Blastema imaging and limb regeneration assessment

Amputated limbs were photographed to track the regenerative progress. These images were used as a comparison of the regenerative ability in unanesthetized and anesthetized animals during limb regeneration. The regrowth of the amputated limb was measured as the length to diameter ratio using ImageJ 1.50e.

Propofol toxicity

Dermal tissue samples from the abdominal area of non-propofol treated axolotls sacrificed for other purposes were excised and incubated for 1 h in different propofol concentrations. Skin samples were incubated with either 0, 0.0002, 0.1, or 0.5 mg/ml propofol in 70% minimum essential medium at room temperature with mild agitation (200 rpm). Following incubation, medium was analyzed for cytotoxicity using the CyQUANT LDH Cytotoxicity Assay Kit (Invitrogen, cat. no. C20300). The lactate dehydrogenase release was normalized to the weight of tissue in each well and the absorbance from the 0 mg/ml well was subtracted to account for the cell death simply caused by excision of the sample.

Behavioral assessment

To asses potential behavioral changes caused by propofol anesthesia, axolotl crates containing individual animals were placed on an even blue background with a high level of contrast compared to both white and dark animals. A time lapse wirelessly operated camera (GroPro Hero 4, GoPro, Inc., San Mateo, CA, USA) was placed above the animals which were left to rest over night.

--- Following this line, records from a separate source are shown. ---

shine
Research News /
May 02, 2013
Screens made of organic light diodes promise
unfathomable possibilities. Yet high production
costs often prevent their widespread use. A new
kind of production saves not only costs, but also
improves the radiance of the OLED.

On the following day (at the same time during the day for each assessment) the time lapse camera was remotely operated and the undisturbed animals were filmed for 90 min. Video material was manually analyzed for the percentage of the recording that individual animals were actively moving around. Originally (at baseline before anesthesia), only anesthetized control animals i.e. receiving no cardiac injury or limb amputation were included in the behavioral assessment to rule out potential effects of surgery. However, the loss of two animals in this group early in the experiment lead us to include also the animals that had performed limb amputation during anesthesia in the behavioral assessment at day 7 and day 17 post recovery from anesthesia.

Statistical analysis

Data is shown throughout as mean values ± standard deviations. Analyses of significant differences between two groups were performed in Microsoft Excel using a two-tailed Student’s t-test (paired or unpaired), and for more than two groups using ANOVA. For repeated measures, one-way or two-way ANOVA with repeated measures was performed with Tukey’s honest significance test for post hoc test of significant differences between groups. We considered p values less than 0.05 to signify statistical significance and throughout figures we use the terminology *p < 0.05, **p < 0.01, ***p < 0.001, ns: not significant.